Directions. Whenever a line below includes the word "ottoman", copy that line.

Given records.
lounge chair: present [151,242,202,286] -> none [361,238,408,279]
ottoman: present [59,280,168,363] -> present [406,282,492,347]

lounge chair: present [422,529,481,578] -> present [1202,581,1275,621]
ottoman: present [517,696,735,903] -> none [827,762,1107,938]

...

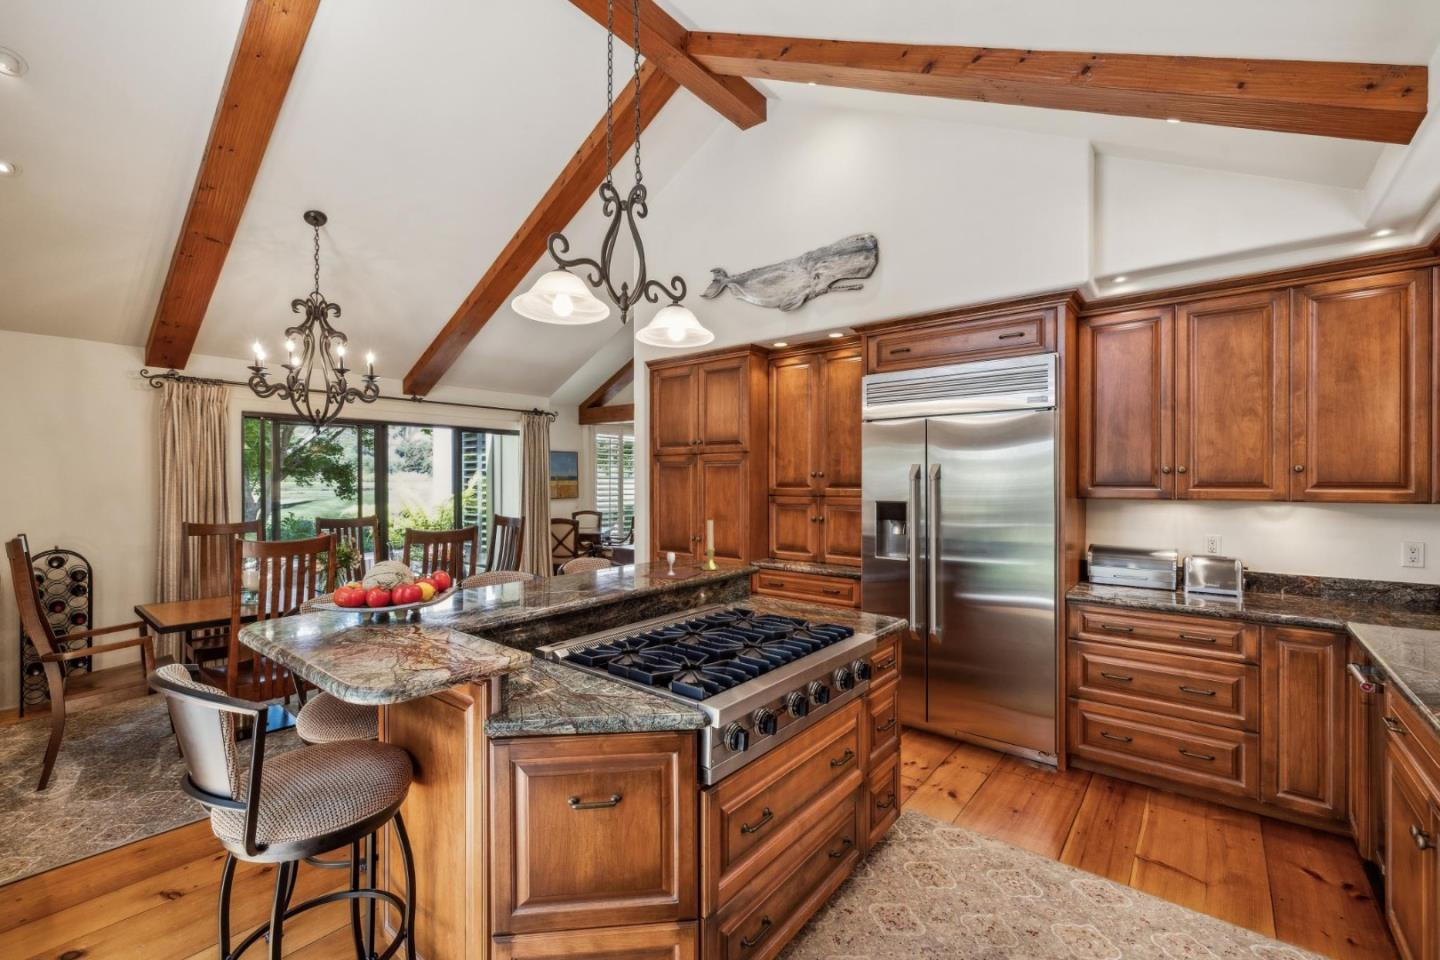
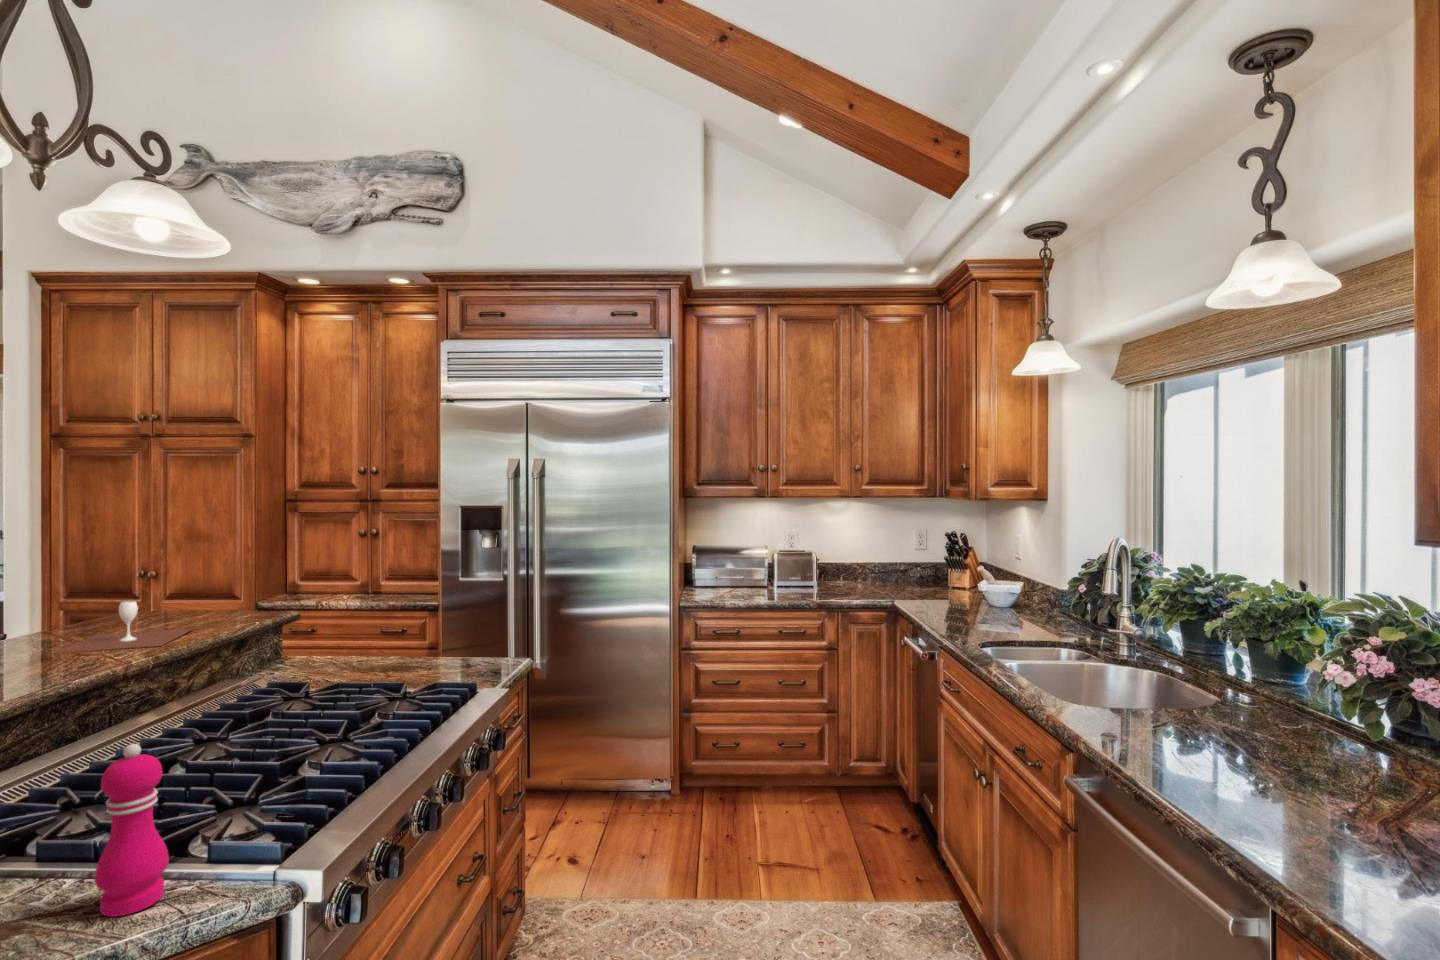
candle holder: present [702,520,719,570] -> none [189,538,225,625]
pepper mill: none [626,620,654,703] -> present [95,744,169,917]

---

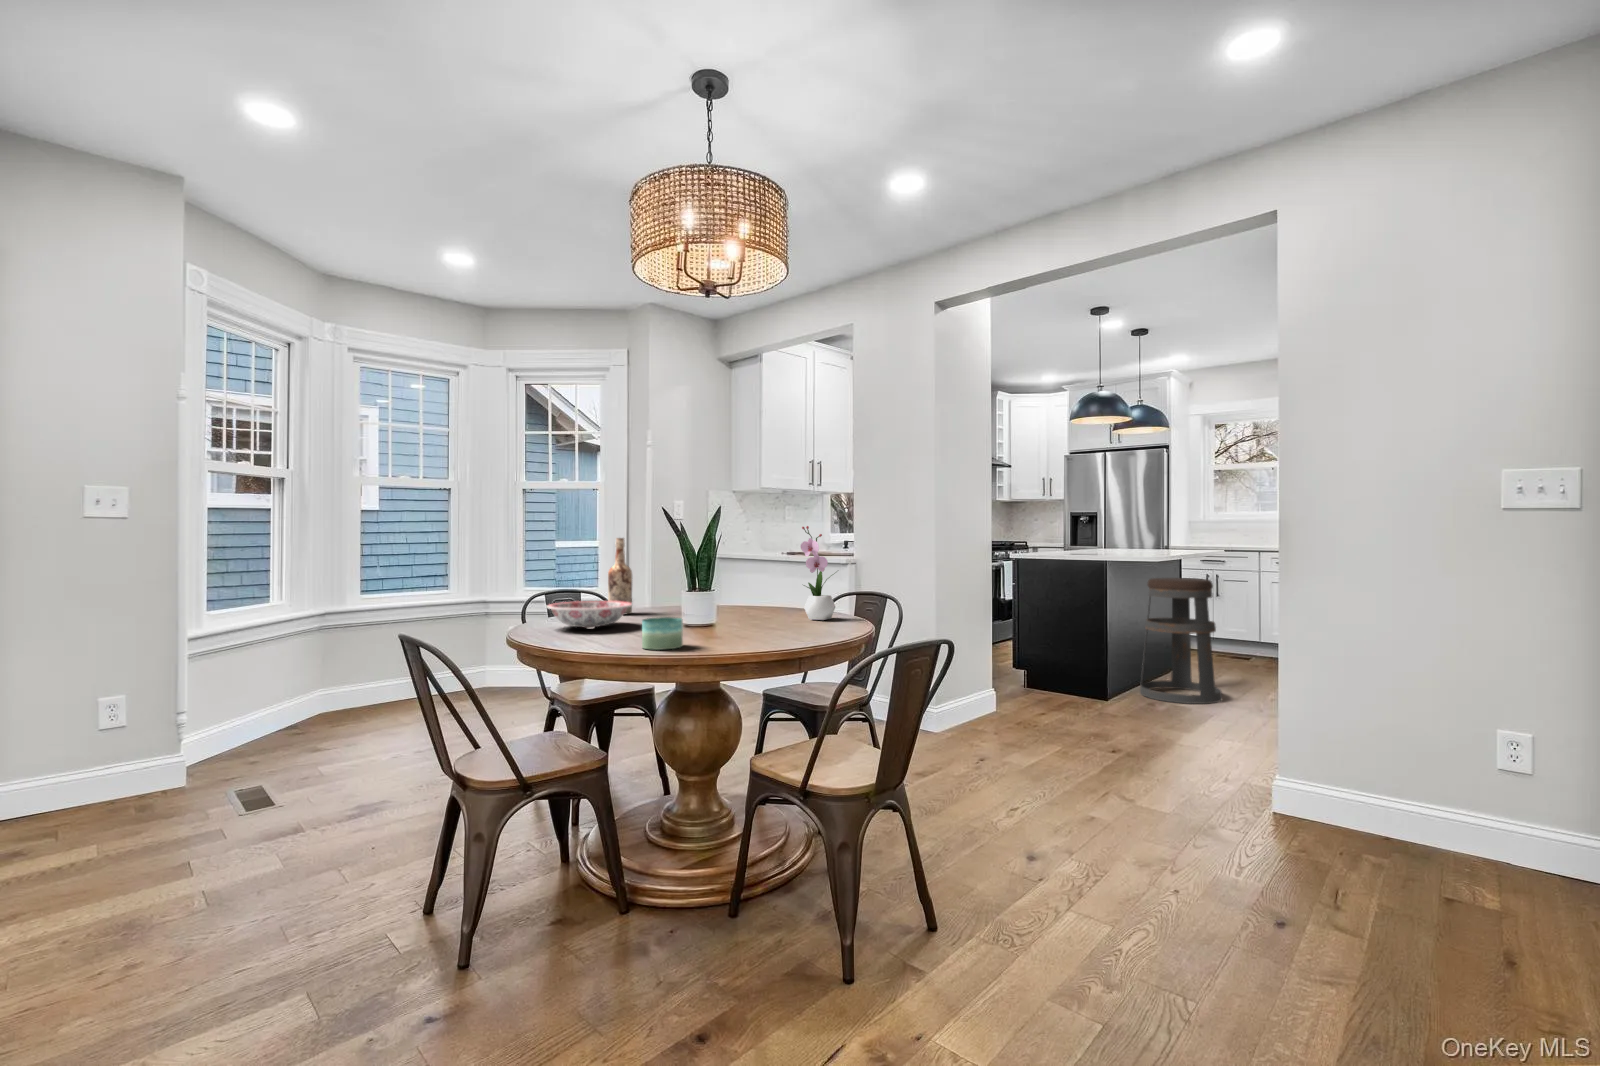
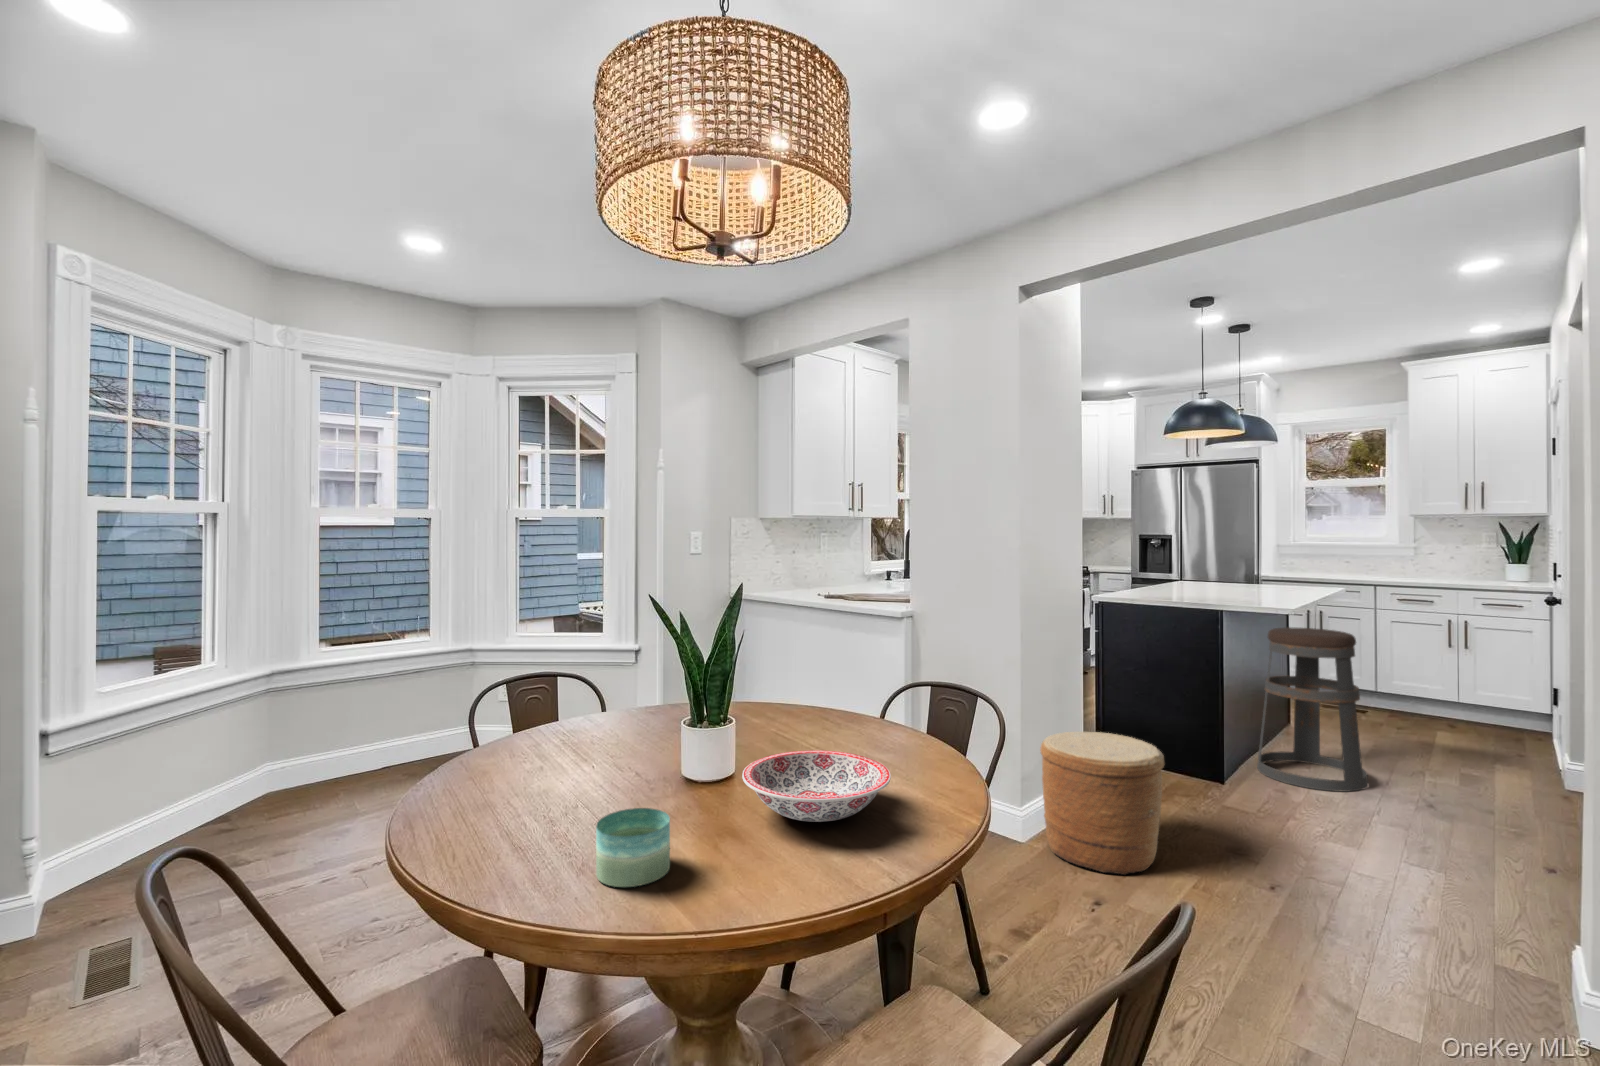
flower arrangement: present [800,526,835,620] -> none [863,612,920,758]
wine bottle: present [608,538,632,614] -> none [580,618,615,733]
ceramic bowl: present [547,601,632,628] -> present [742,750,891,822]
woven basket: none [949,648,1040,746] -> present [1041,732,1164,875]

Exercise response.
ottoman: present [59,280,168,363] -> present [406,282,492,347]
ottoman: present [517,696,735,903] -> none [827,762,1107,938]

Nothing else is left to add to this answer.